Neste artigo de ARAUJO, de 1958 (pp. 154-6), psiquiatra que fizera parte do S.N.D.M., aparecem os vários conceitos que vimos despontar nos outros países: o reconhecimento da conexão com “a Educação, a Pedagogia, a Sociologia e a Criminologia”; o “gôsto pelos assuntos psicológicos e particularmente pela psicanálise”; a referência à OMS e seus comitês de higiene mental como fato de que “há no mundo de hoje uma nova mentalidade para a compreensão dos problemas de psiquiatria e higiene mental”; a referência à mudança da arquitetura hospitalar, e a “atmosfera terapêutica”; os novos serviços “os serviços abertos, a internação espontânea, o hospital sem leito, as consultas externas, os clubes terapêuticos para egressos, o hospital-dia, o “hospital de estacionamento” (ambulatórios com poucos leitos, para permanência provisória), o “hostel”, que os franceses chamam de “foyer d’hebergement”37 ou repousário. “O hospital tornou-se assim um prolongamento do lar e ao mesmo tempo estendeu sua ação até a comunidade, através do Serviço Social, cujas unidades móveis chegaram ao ambiente familiar, à escola e ao local de trabalho.”; prevenção, profilaxia, valorização do não- afastamento profissional “..a função do hospital é mais terapêutica, a do ambulatório mais preventiva, que a do hospital é mais estática, a do ambulatório mais dinâmica, que o hospital pode contribuir para o insulamento social, enquanto o ambulatório é socializante, que o hospital interrompe a atividade profissional, o ambulatório não a impede e até a estimula, que o hospital dificulta a

observação da conduta do indivíduo na sociedade, o ambulatório facilita a observação da conduta e da reintegração social.”
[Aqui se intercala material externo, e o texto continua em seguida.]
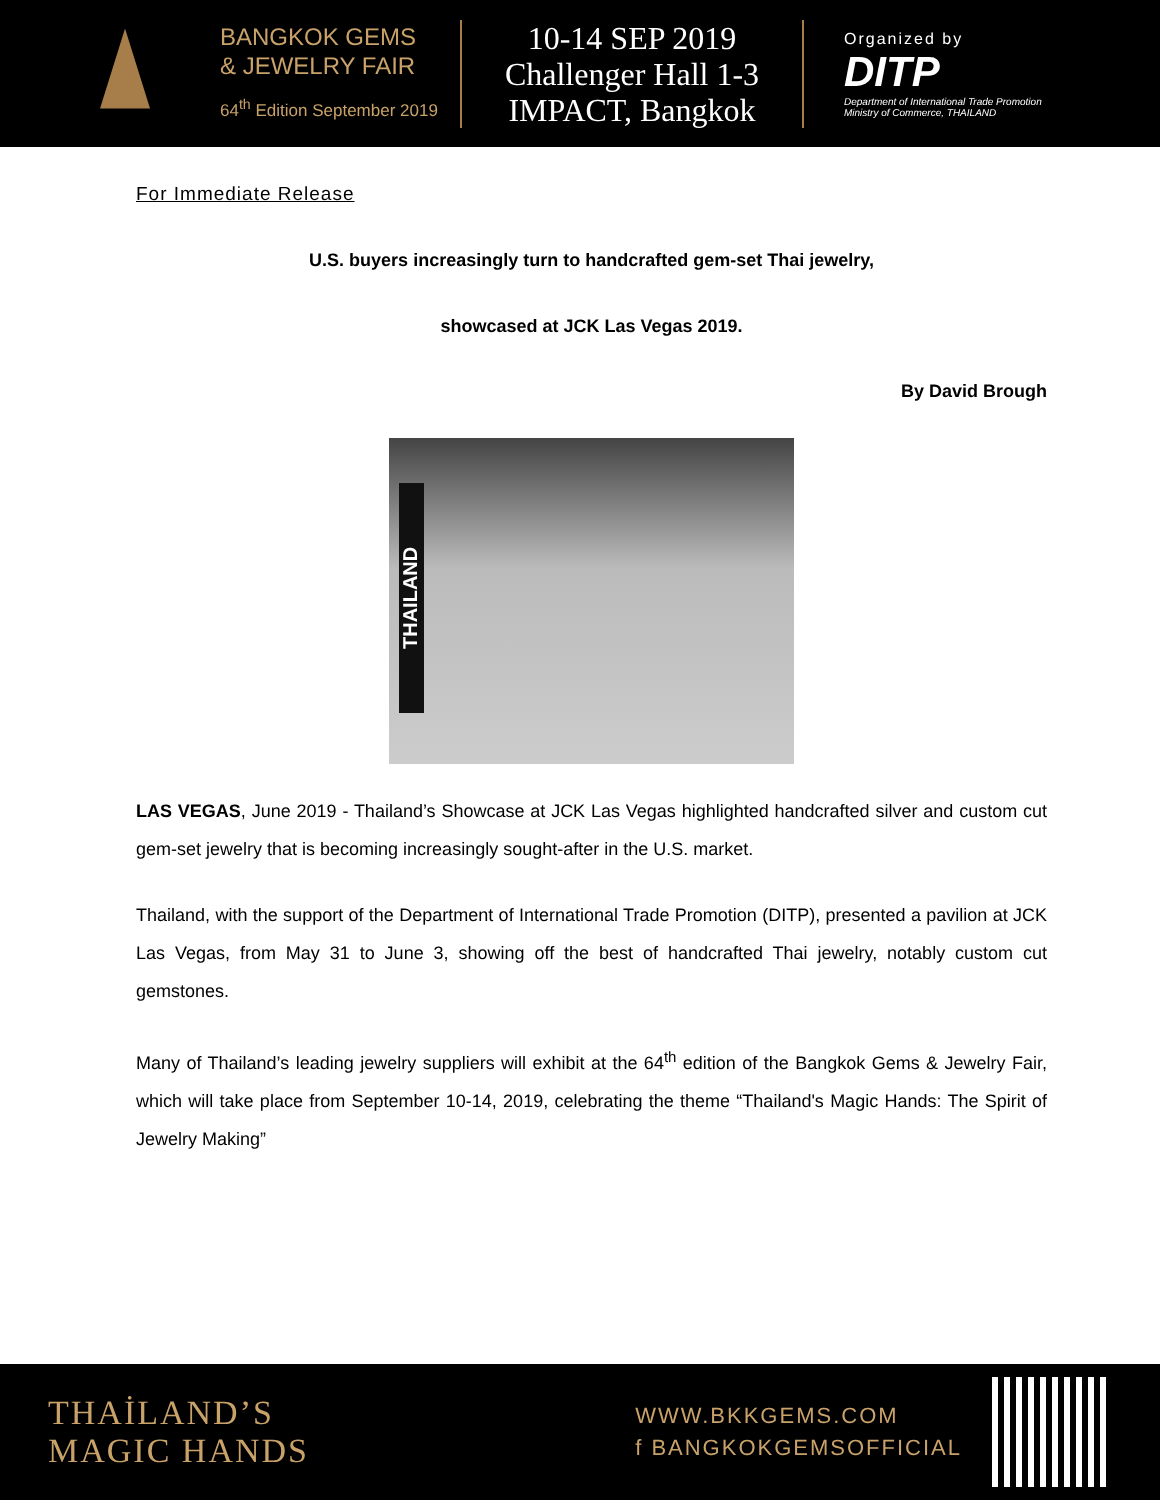BANGKOK GEMS
& JEWELRY FAIR
64<sup>th</sup> Edition September 2019
10-14 SEP 2019
Challenger Hall 1-3
IMPACT, Bangkok
Organized by
DITP
Department of International Trade Promotion
Ministry of Commerce, THAILAND
For Immediate Release
U.S. buyers increasingly turn to handcrafted gem-set Thai jewelry,
showcased at JCK Las Vegas 2019.
By David Brough
THAILAND
LAS VEGAS, June 2019 - Thailand’s Showcase at JCK Las Vegas highlighted handcrafted silver and custom cut gem-set jewelry that is becoming increasingly sought-after in the U.S. market.
Thailand, with the support of the Department of International Trade Promotion (DITP), presented a pavilion at JCK Las Vegas, from May 31 to June 3, showing off the best of handcrafted Thai jewelry, notably custom cut gemstones.
Many of Thailand’s leading jewelry suppliers will exhibit at the 64<sup>th</sup> edition of the Bangkok Gems & Jewelry Fair, which will take place from September 10-14, 2019, celebrating the theme “Thailand's Magic Hands: The Spirit of Jewelry Making”
THAİLAND’S
MAGIC HANDS
WWW.BKKGEMS.COM
f BANGKOKGEMSOFFICIAL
O que parece interessante reter deste artigo, que é significativo por conter um levantamento nacional da situação das práticas não- hospitalares brasileiras, é que coexistiam, à esta época, e nas demais como veremos, um discurso afinado com as concepções da Saúde Mental e uma prática dele dissociada, em esforço de organização nesta década de 50, e que dele se desviará mais a partir das próximas duas décadas. Além disso, mostra a precariedade da assistência psiquiátrica no país e a não articulação dos serviços. A organização do S.N.D.M. mantinha ambulatórios em quase todas as capitais do país (e nada portanto, no interior), com exceção dos estados que já tinham serviços próprios, como São Paulo, Pernambuco e Estado do Rio. Existe também a separação da organização dos serviços do S.N.D.M., que é subordinado ao Ministério da Saúde (criado em 1953), e os serviços das autarquias- os IAPs (Institutos de Aposentadoria e Pensões) - que na década de 30 vieram unificar as CAPs ( Caixas de Aposentadorias e Pensões) surgidas na década de 20 - e que em 1966 seriam unificados no INPS.

“Os serviços autárquicos existem no Brasil desde 1938. Grande parte da assistência médica dos associados é feita em ambulatórios de várias especialidades, entre os quais os de psiquiatria. Pelo seu elevado número e pela massa e natureza dos serviços, trata-se de um riquíssimo material para estudos. Entretanto não há dados a êste respeito. Nem mesmo o Departamento Nacional de Assistência, órgão centralizador das atividades dos IAP, dispõe de elementos para informação.”

(ARAUJO, 1958, p. 170)

Em 1957, o S.N.D.M. faz acordos e convênios de hospitalização com algumas instituições públicas e privadas, que serão legalizados a partir de 1967 com a Campanha Nacional de Saúde Mental.